Muğla’nın il oluşunun 100. yılında Merpez ailesi gibi 100 aileye sahip olsaydık, 100 markanın da sahibi olabilirdik. Bu açıdan bu topraktan kazandıklarını yine bu toprağa yatıran; yat, kat, uçak almak yerine yaşadıkları toprağa yatırım yaparak, yöre insanının istihdamını sağlamayı ilke edinen Orhan Merpez ve ailesi ile tanışmış olmanın bahtiyarlığını yaşıyorum.Narenciye de yakaladıkları uluslararası başarıya şimdi bir yenisini, belki de yenilerini eklemeye hazırlanıyorlar.Mavidağ Su, bir Muğla Markası olarak tükeci ile buluştu.
Özellikle il genelinde gittiğimiz her yerde kendi kentimin markası olan Mavidağ suyu gururlanarak istiyorum.Daha öncede Gökova Süt Ürünleri’nin peynirlerini ve ayranı, Çalçalar’ın Öğün Balı konusundaki ısrarımı şimdi de Mavidağ Su için sürdürüyorum.Kentin marka değeri konusunda suni söylemler ile gün geçiren, attı mı mangalda kül bırakmayan yöneticilerin aksine kentin geleceğini iş yapan, toprağına, ürününe ve insanına güvenen, istihdam yaratanların gayretleri ile oluşacağına inanıyorum.

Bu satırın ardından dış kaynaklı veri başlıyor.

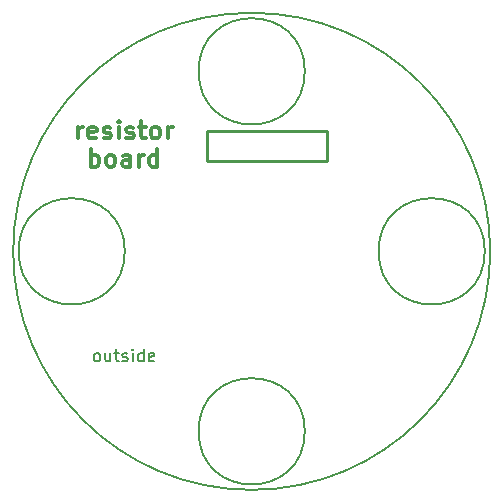
<source format=gto>
G04 (created by PCBNEW (2013-07-07 BZR 4022)-stable) date 6/7/2014 11:43:34 PM*
%MOIN*%
G04 Gerber Fmt 3.4, Leading zero omitted, Abs format*
%FSLAX34Y34*%
G01*
G70*
G90*
G04 APERTURE LIST*
%ADD10C,0.00393701*%
%ADD11C,0.008*%
%ADD12C,0.011811*%
%ADD13C,0.00787402*%
%ADD14C,0.01*%
%ADD15C,0.00590551*%
G04 APERTURE END LIST*
G54D10*
G54D11*
X79816Y-58161D02*
X79778Y-58142D01*
X79759Y-58123D01*
X79740Y-58085D01*
X79740Y-57971D01*
X79759Y-57933D01*
X79778Y-57914D01*
X79816Y-57895D01*
X79873Y-57895D01*
X79911Y-57914D01*
X79930Y-57933D01*
X79950Y-57971D01*
X79950Y-58085D01*
X79930Y-58123D01*
X79911Y-58142D01*
X79873Y-58161D01*
X79816Y-58161D01*
X80292Y-57895D02*
X80292Y-58161D01*
X80121Y-57895D02*
X80121Y-58104D01*
X80140Y-58142D01*
X80178Y-58161D01*
X80235Y-58161D01*
X80273Y-58142D01*
X80292Y-58123D01*
X80426Y-57895D02*
X80578Y-57895D01*
X80483Y-57761D02*
X80483Y-58104D01*
X80502Y-58142D01*
X80540Y-58161D01*
X80578Y-58161D01*
X80692Y-58142D02*
X80730Y-58161D01*
X80807Y-58161D01*
X80845Y-58142D01*
X80864Y-58104D01*
X80864Y-58085D01*
X80845Y-58047D01*
X80807Y-58028D01*
X80750Y-58028D01*
X80711Y-58009D01*
X80692Y-57971D01*
X80692Y-57952D01*
X80711Y-57914D01*
X80750Y-57895D01*
X80807Y-57895D01*
X80845Y-57914D01*
X81035Y-58161D02*
X81035Y-57895D01*
X81035Y-57761D02*
X81016Y-57780D01*
X81035Y-57800D01*
X81054Y-57780D01*
X81035Y-57761D01*
X81035Y-57800D01*
X81397Y-58161D02*
X81397Y-57761D01*
X81397Y-58142D02*
X81359Y-58161D01*
X81283Y-58161D01*
X81245Y-58142D01*
X81226Y-58123D01*
X81207Y-58085D01*
X81207Y-57971D01*
X81226Y-57933D01*
X81245Y-57914D01*
X81283Y-57895D01*
X81359Y-57895D01*
X81397Y-57914D01*
X81740Y-58142D02*
X81702Y-58161D01*
X81626Y-58161D01*
X81588Y-58142D01*
X81569Y-58104D01*
X81569Y-57952D01*
X81588Y-57914D01*
X81626Y-57895D01*
X81702Y-57895D01*
X81740Y-57914D01*
X81759Y-57952D01*
X81759Y-57990D01*
X81569Y-58028D01*
G54D12*
X79217Y-50739D02*
X79217Y-50345D01*
X79217Y-50457D02*
X79245Y-50401D01*
X79273Y-50373D01*
X79329Y-50345D01*
X79386Y-50345D01*
X79807Y-50710D02*
X79751Y-50739D01*
X79639Y-50739D01*
X79582Y-50710D01*
X79554Y-50654D01*
X79554Y-50429D01*
X79582Y-50373D01*
X79639Y-50345D01*
X79751Y-50345D01*
X79807Y-50373D01*
X79836Y-50429D01*
X79836Y-50485D01*
X79554Y-50542D01*
X80061Y-50710D02*
X80117Y-50739D01*
X80229Y-50739D01*
X80285Y-50710D01*
X80314Y-50654D01*
X80314Y-50626D01*
X80285Y-50570D01*
X80229Y-50542D01*
X80145Y-50542D01*
X80089Y-50514D01*
X80061Y-50457D01*
X80061Y-50429D01*
X80089Y-50373D01*
X80145Y-50345D01*
X80229Y-50345D01*
X80285Y-50373D01*
X80567Y-50739D02*
X80567Y-50345D01*
X80567Y-50148D02*
X80539Y-50176D01*
X80567Y-50204D01*
X80595Y-50176D01*
X80567Y-50148D01*
X80567Y-50204D01*
X80820Y-50710D02*
X80876Y-50739D01*
X80989Y-50739D01*
X81045Y-50710D01*
X81073Y-50654D01*
X81073Y-50626D01*
X81045Y-50570D01*
X80989Y-50542D01*
X80904Y-50542D01*
X80848Y-50514D01*
X80820Y-50457D01*
X80820Y-50429D01*
X80848Y-50373D01*
X80904Y-50345D01*
X80989Y-50345D01*
X81045Y-50373D01*
X81242Y-50345D02*
X81467Y-50345D01*
X81326Y-50148D02*
X81326Y-50654D01*
X81354Y-50710D01*
X81410Y-50739D01*
X81467Y-50739D01*
X81748Y-50739D02*
X81692Y-50710D01*
X81663Y-50682D01*
X81635Y-50626D01*
X81635Y-50457D01*
X81663Y-50401D01*
X81692Y-50373D01*
X81748Y-50345D01*
X81832Y-50345D01*
X81888Y-50373D01*
X81917Y-50401D01*
X81945Y-50457D01*
X81945Y-50626D01*
X81917Y-50682D01*
X81888Y-50710D01*
X81832Y-50739D01*
X81748Y-50739D01*
X82198Y-50739D02*
X82198Y-50345D01*
X82198Y-50457D02*
X82226Y-50401D01*
X82254Y-50373D01*
X82310Y-50345D01*
X82366Y-50345D01*
X79639Y-51683D02*
X79639Y-51093D01*
X79639Y-51318D02*
X79695Y-51290D01*
X79807Y-51290D01*
X79864Y-51318D01*
X79892Y-51346D01*
X79920Y-51402D01*
X79920Y-51571D01*
X79892Y-51627D01*
X79864Y-51655D01*
X79807Y-51683D01*
X79695Y-51683D01*
X79639Y-51655D01*
X80257Y-51683D02*
X80201Y-51655D01*
X80173Y-51627D01*
X80145Y-51571D01*
X80145Y-51402D01*
X80173Y-51346D01*
X80201Y-51318D01*
X80257Y-51290D01*
X80342Y-51290D01*
X80398Y-51318D01*
X80426Y-51346D01*
X80454Y-51402D01*
X80454Y-51571D01*
X80426Y-51627D01*
X80398Y-51655D01*
X80342Y-51683D01*
X80257Y-51683D01*
X80960Y-51683D02*
X80960Y-51374D01*
X80932Y-51318D01*
X80876Y-51290D01*
X80764Y-51290D01*
X80707Y-51318D01*
X80960Y-51655D02*
X80904Y-51683D01*
X80764Y-51683D01*
X80707Y-51655D01*
X80679Y-51599D01*
X80679Y-51543D01*
X80707Y-51487D01*
X80764Y-51458D01*
X80904Y-51458D01*
X80960Y-51430D01*
X81242Y-51683D02*
X81242Y-51290D01*
X81242Y-51402D02*
X81270Y-51346D01*
X81298Y-51318D01*
X81354Y-51290D01*
X81410Y-51290D01*
X81860Y-51683D02*
X81860Y-51093D01*
X81860Y-51655D02*
X81804Y-51683D01*
X81692Y-51683D01*
X81635Y-51655D01*
X81607Y-51627D01*
X81579Y-51571D01*
X81579Y-51402D01*
X81607Y-51346D01*
X81635Y-51318D01*
X81692Y-51290D01*
X81804Y-51290D01*
X81860Y-51318D01*
G54D13*
X92950Y-54500D02*
G75*
G03X92950Y-54500I-7950J0D01*
G74*
G01*
G54D14*
X87500Y-51500D02*
X83500Y-51500D01*
X87500Y-50500D02*
X83500Y-50500D01*
X83500Y-50500D02*
X83500Y-51500D01*
X87500Y-51500D02*
X87500Y-50500D01*
G54D15*
X86771Y-48500D02*
G75*
G03X86771Y-48500I-1771J0D01*
G74*
G01*
X86771Y-60500D02*
G75*
G03X86771Y-60500I-1771J0D01*
G74*
G01*
X80771Y-54500D02*
G75*
G03X80771Y-54500I-1771J0D01*
G74*
G01*
X92771Y-54500D02*
G75*
G03X92771Y-54500I-1771J0D01*
G74*
G01*
M02*

</source>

Ülkenin en önemli ekonomi gazetesi olan Dünya Gazetesi’nin, Ankara Temsilcisi gazeteci yazar Taylan Erten ağabeyimin gazetecilik misyonu konusunda bizlere aktardığı önemli bilgiler arasında “Gazetecinin temel görevleri arasında yaşadığı bölgenin ve kentin özgün değerlerini ulusal ve uluslararası boyuta taşımak bulunmaktadır, gazeteci olarak buna özen gösterin” sözleri bizim kulağımıza küpedir. Sevgili Orhan Merpez ve yumruğu bir yere vuran ailesinin kentin marka değerini oluşturacak çalışmalar içinde olduğunu biliyorum. Belki de çok yakın bir süreçte Mavidağ Su’yun ardından kendimizi Köyceğiz Markalı Meyve Sularını yudumlarken bulabiliriz.